SEVERAL PROPERTY EXPERTS have given a decidedly lukewarm reaction to the government’s new first-time buyers scheme, claiming that it won’t have much of an impact on the housing crisis.
Finance Minister Michael Noonan announced today that the new scheme will provide a rebate of income tax paid over the four previous tax years up to a maximum of 5% of the purchase price of a new house up to a value of €400,000.
Where new homes are valued between €400,000 and €600,000 the maximum relief, €20,000, will continue to be available.
The house must be a new build and applicants must also take out a mortgage of at least 80% of the purchase price.
In his budget speech, Noonan noted that supply increases to meet demand and said that the new scheme “will increase the demand for newly built houses by assisting first time buyers to put a deposit together”.
“I expect the building industry to meet this additional demand by increasing the supply of new affordable homes,” he said.
Wrong focus
However, housing experts have said that the new measure is focused on the wrong area.
Claire Solon, president of the Society of Chartered Surveyors Ireland, said the government should have focused on measures to increase the supply of housing instead.
“In our view, the government should have been focusing on initiatives to make development viable, like reducing VAT on affordable housing (or) making public land available for affordable housing schemes,” she said.
“We can see what the government is trying to achieve but we just don’t see it happening.
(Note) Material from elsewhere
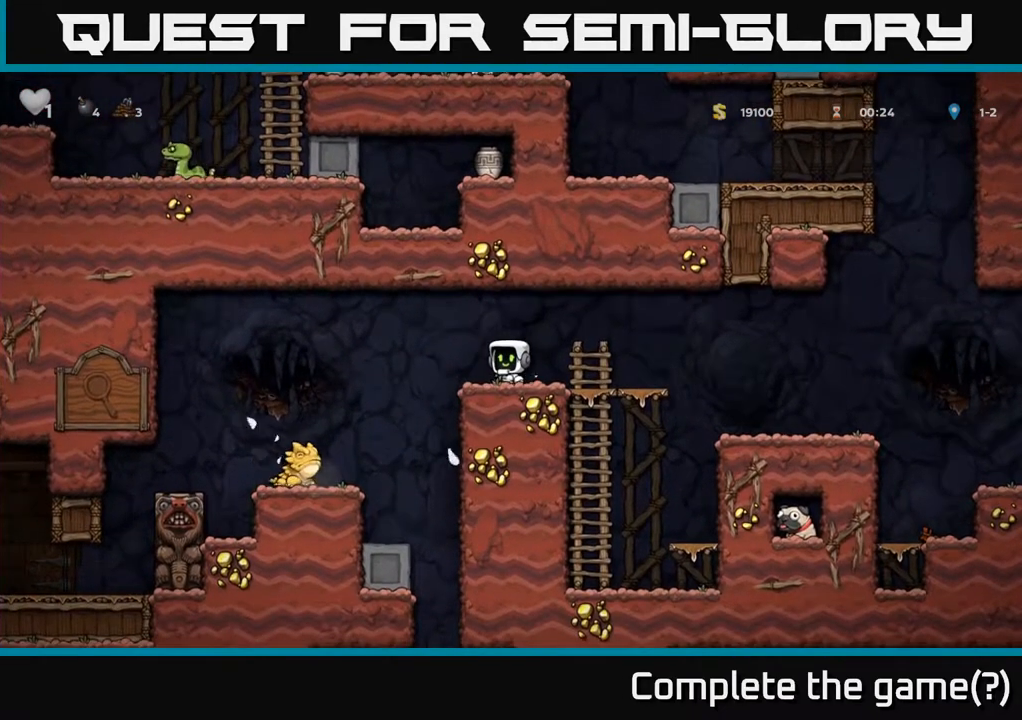
{"buttons": [], "left_stick": "left", "right_stick": "center", "events": [[50, "A", "down"], [133, "A", "up"], [350, "left_stick", "center"], [500, "left_stick", "left"]]}
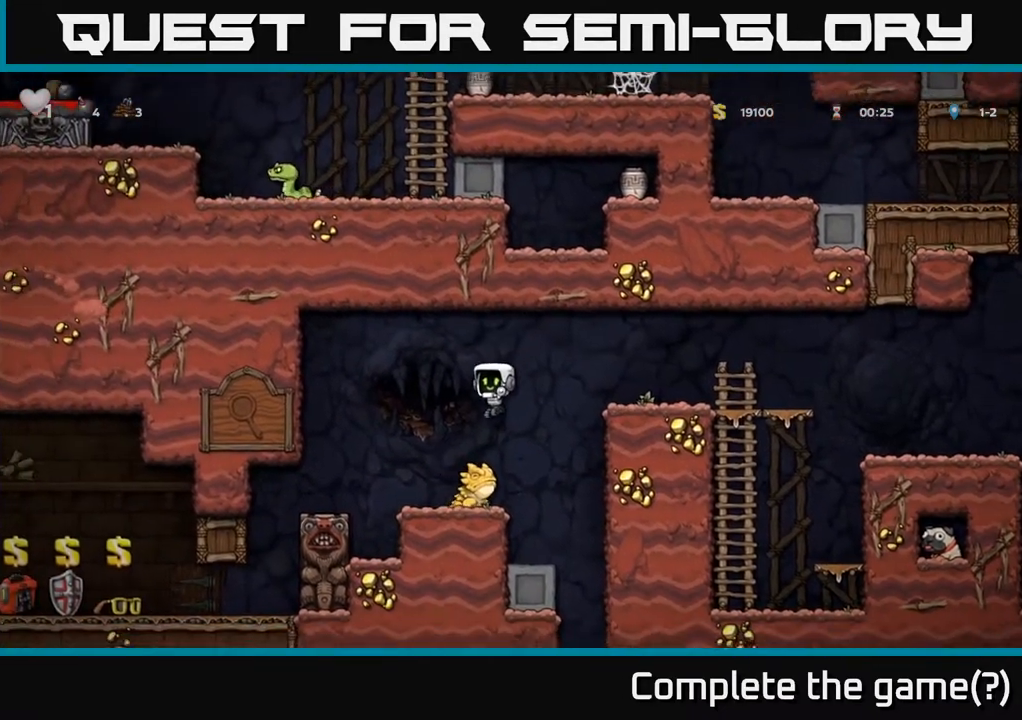
{"buttons": [], "left_stick": "center", "right_stick": "center", "events": [[67, "left_stick", "center"]]}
The government believes providing assistance to first-time buyers will help stimulate development by bringing more buyers into the market and giving builders confidence to start building new homes.”
“However, in the short-term at least, this will just mean greater competition for those few properties that are available across all sectors including tenants, students, social and affordable housing. As we have seen increased competition means higher prices.”
Less affordable
Solon’s views were largely echoed by John McCartney, director of research at property group Savills Ireland.
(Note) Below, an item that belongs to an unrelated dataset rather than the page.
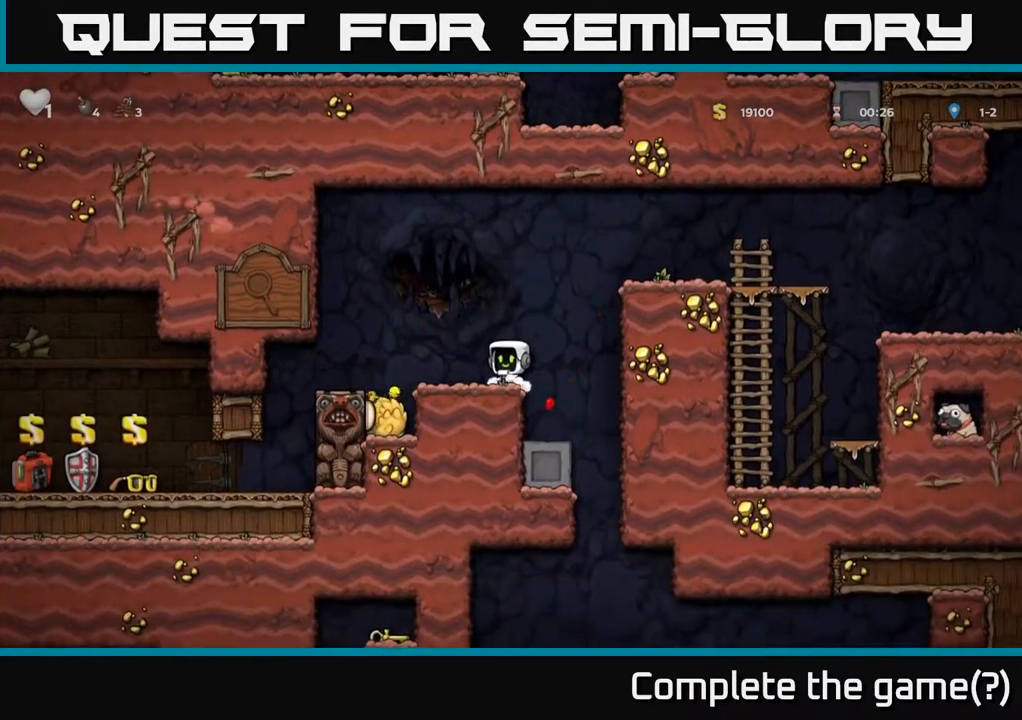
{"buttons": ["A"], "left_stick": "center", "right_stick": "center"}
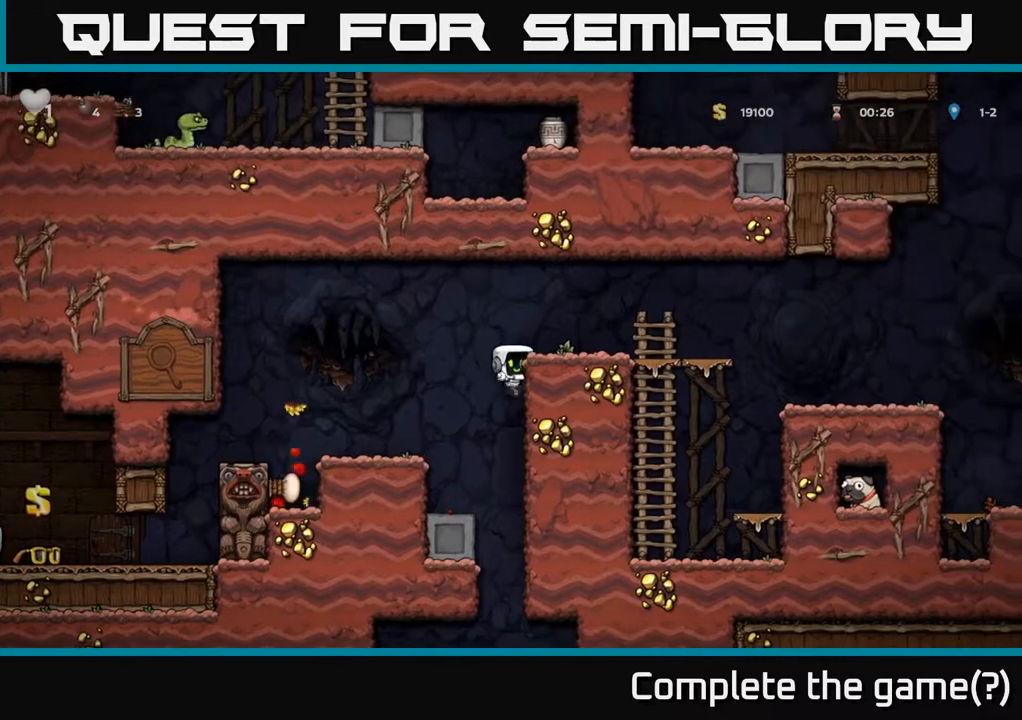
{"buttons": ["A"], "left_stick": "down-left", "right_stick": "center", "events": [[117, "A", "up"], [400, "left_stick", "down-left"], [483, "A", "down"]]}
He said: “By restricting the scheme to new builds the government says it will stimulate supply. (This is) true. Giving people more money to compete for limited new builds will drive up prices and help restore developer profits.
“Unfortunately this also makes housing less affordable. Alternative approaches, such as cutting VAT on new homes, would equally have encouraged development, but at a lower price point.
“However the government bottled out of that option because of optics. It would simply have looked too much like a handout for developers.”
Dampen price increases
Nevertheless, the move was welcomed by the Construction Industry Federation, which said that the scheme will help to address “the chronic lack of supply in new builds”.
The organisation’s director general Tom Parlon said: “There is an acute shortage of activity in this sector because first-time buyers cannot secure mortgages.
“As a result, banks won’t provide finance to home-builders making the building of new starter homes unviable.”
He added: “This measure aims to stimulate some supply in this demographic to target realisable demand: first-time buyers that can afford a mortgage and starter home but are currently renting and trying to save for a deposit.
“The Central Bank’s loan to income rules will continue to ensure that first-time buyers can only access affordable mortgages and dampen significant increases in prices as a result of the measure.”
It is expected that about 14,000 houses will be completed across the country this year, equivalent to just over half of Ireland’s expected housing demand.